The National Assessment of Educational Progress, often called the Nation's Report Card, asked students in grades four, eight and 12 to perform actual experiments to apply principles they learn in the classroom on a practical level. The results of the 2009 tests were released this week.
"That tells us that our science teaching isn't getting us as far as we need to go," said Chris Dede, professor from the Harvard Graduate School of Education.
Katherine Carroll, an 11th- and 12th-grade chemistry teacher in Waterboro, Maine, said even her best students struggle to explain their conclusions in the lab reports they turn in for her class. She found them more accustomed to questions with one right answer.
"Teachers have moved towards teaching more knowledge, as opposed to the understanding behind that knowledge," Carroll said.
Like Carroll, Dede said kids' difficulty explaining is old news to most teachers and parents, but this is the first time they have concrete evidence demonstrating the problem.
"Having something that is more than just anecdotes, that is rigorous research across a wide range of students, is very helpful because it's a better form of evidence on which to make decisions," Dede said.
The first test, called Hands On Tasks, allotted students 40 minutes to conduct experiments with physical objects. This allowed for a richer analysis of their understanding of the subject than pencil-and-paper tests can provide, according to Alan Friedman, chairman of the National Assessment Governing Board's Assessment Development Committee.
HOTs, however, are nothing new. NAEP tests used them as far back as 1996.
Friedman said the second type of test, Interactive Computer Tasks, went beyond what had previously been measured, testing how students ran their own experiments in simulated natural or laboratory environments with the ability to go back, adjust variables and correct their mistakes on a computer.
"This is a set of skills which in the real world is invaluable," Friedman said, "and which before this we'd never been able to know if students could do this or not."
Though Friedman said the computer tests are "dramatically more expensive" to design, traditional assessments cannot measure these same skills.
During ICTs, just more than a quarter of high school seniors could both select and explain their correct answers about heating and cooling.
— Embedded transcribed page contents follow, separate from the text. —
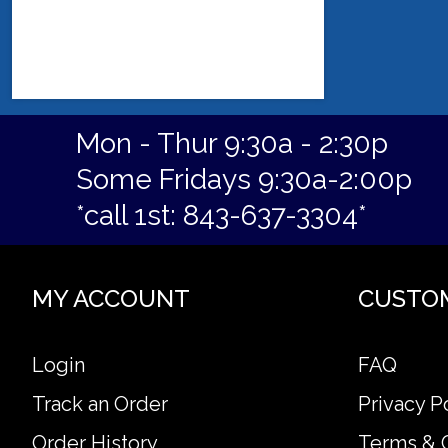
Mon - Thur 9:30a - 2:30p
Some Fridays 9:30a-2:00p
*call 1st: 843-637-3304*
MY ACCOUNT
CUSTO
Login
FAQ
Track an Order
Privacy P
Order History
Terms & 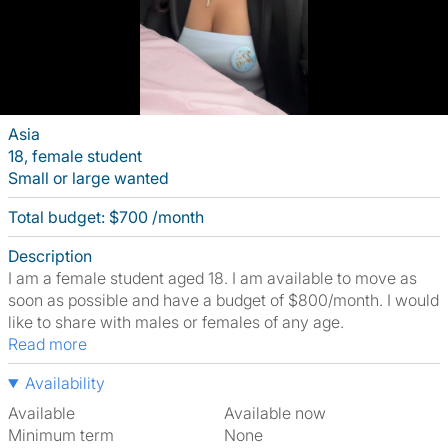
Asia
18, female student
Small or large wanted
Total budget: $700 /month
Description
I am a female student aged 18. I am available to move as
soon as possible and have a budget of $800/month. I would
like to share with males or females of any age.
Read more
Availability
Available
Available now
Minimum term
None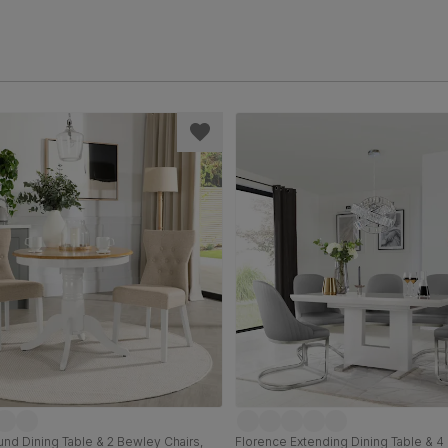
nd Dining Table & 2 Bewley Chairs,
Florence Extending Dining Table & 4 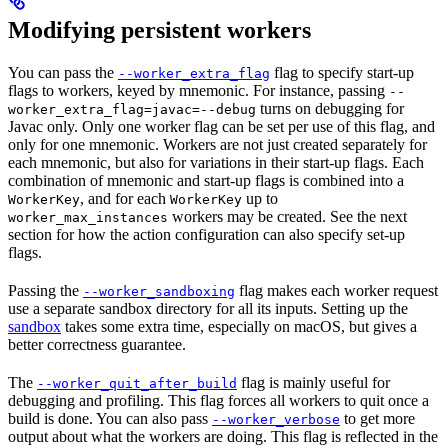
Modifying persistent workers
You can pass the
flag to specify start-up
--worker_extra_flag
flags to workers, keyed by mnemonic. For instance, passing
--
turns on debugging for
worker_extra_flag=javac=--debug
Javac only. Only one worker flag can be set per use of this flag, and
only for one mnemonic. Workers are not just created separately for
each mnemonic, but also for variations in their start-up flags. Each
combination of mnemonic and start-up flags is combined into a
, and for each
up to
WorkerKey
WorkerKey
workers may be created. See the next
worker_max_instances
section for how the action configuration can also specify set-up
flags.
Passing the
flag makes each worker request
--worker_sandboxing
use a separate sandbox directory for all its inputs. Setting up the
sandbox
takes some extra time, especially on macOS, but gives a
better correctness guarantee.
The
flag is mainly useful for
--worker_quit_after_build
debugging and profiling. This flag forces all workers to quit once a
build is done. You can also pass
to get more
--worker_verbose
output about what the workers are doing. This flag is reflected in the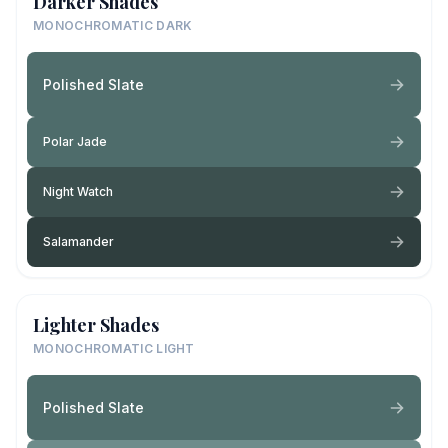
Darker Shades
MONOCHROMATIC DARK
Polished Slate
Polar Jade
Night Watch
Salamander
Lighter Shades
MONOCHROMATIC LIGHT
Polished Slate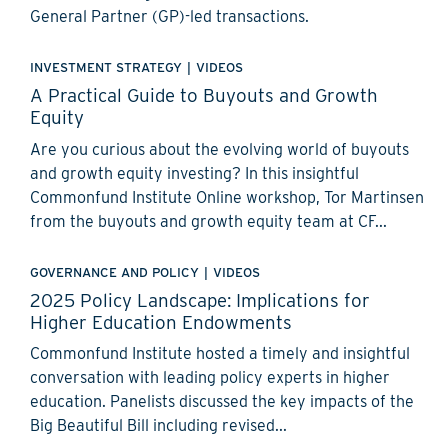
General Partner (GP)-led transactions.
INVESTMENT STRATEGY
|
VIDEOS
A Practical Guide to Buyouts and Growth
Equity
Are you curious about the evolving world of buyouts
and growth equity investing? In this insightful
Commonfund Institute Online workshop, Tor Martinsen
from the buyouts and growth equity team at CF...
GOVERNANCE AND POLICY
|
VIDEOS
2025 Policy Landscape: Implications for
Higher Education Endowments
Commonfund Institute hosted a timely and insightful
conversation with leading policy experts in higher
education. Panelists discussed the key impacts of the
Big Beautiful Bill including revised...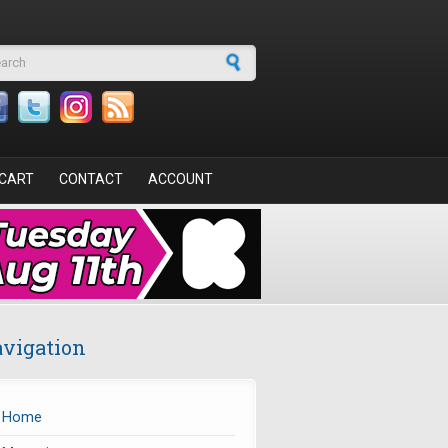
arch form
CART
CONTACT
ACCOUNT
vigation
Home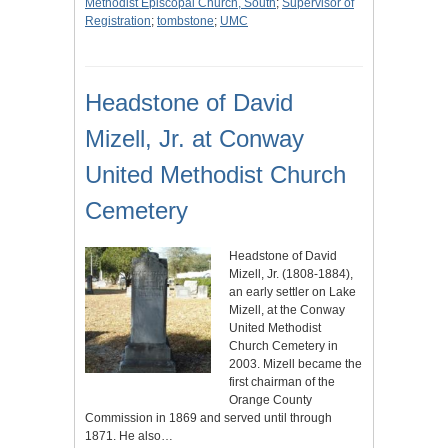
Methodist Episcopal Church, South
;
Supervisor of
Registration
;
tombstone
;
UMC
Headstone of David
Mizell, Jr. at Conway
United Methodist Church
Cemetery
Headstone of David
Mizell, Jr. (1808-1884),
an early settler on Lake
Mizell, at the Conway
United Methodist
Church Cemetery in
2003. Mizell became the
first chairman of the
Orange County
Commission in 1869 and served until through
1871. He also…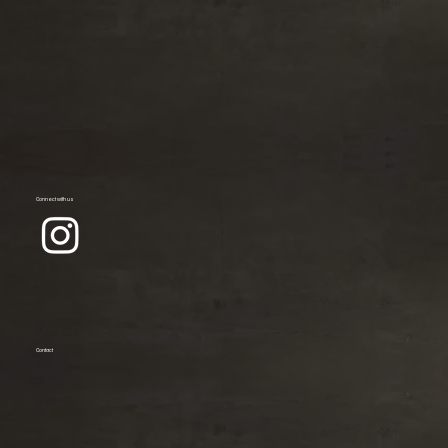
Connect with us
Contact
Double that amount -- 54 percent -- in the eighth grade group could support correct conclusions with evidence, but only 15 percent of fourth-grade students could do the same in their experiment.
The computer tasks eliminated limits of geography and time, so students could virtually see, for example, how a plant given a certain amount of sunlight would grow without waiting days or weeks to see the actual process.
Though the tests raised significant questions about students' abilities to apply scientific knowledge to the real world, they at least seemed to enjoy taking them, according to Peggy Carr, associate commissioner at the National Center for Education Statistics.
Carr usually observes students losing interest in the traditional NAEP tests. "Not so with these assessments," Carr said.
In the hands-on tasks, female students in every grade outdid their male counterparts by 2 to 4 percentage points on average. Girls also scored slightly better than male students in grades eight and 12 on interactive computer tasks.
This gender gap shows a reversal from the traditional NAEP tests in which eighth-grade boys scored at least four points higher on average than their female peers in 2009 and 2011.
White and Asian/Pacific Islander students outperformed black and Hispanic students in the hands-on tasks, and Asian/Pacific Islander students achieved higher scores on average than other students in all grades' computerized assessments.
The lowest-scoring group in both assessments was 12th-grade black students. They answered 19 percent of computerized questions correctly, whereas their Asian-Pacific Islander counterparts passed 33 percent.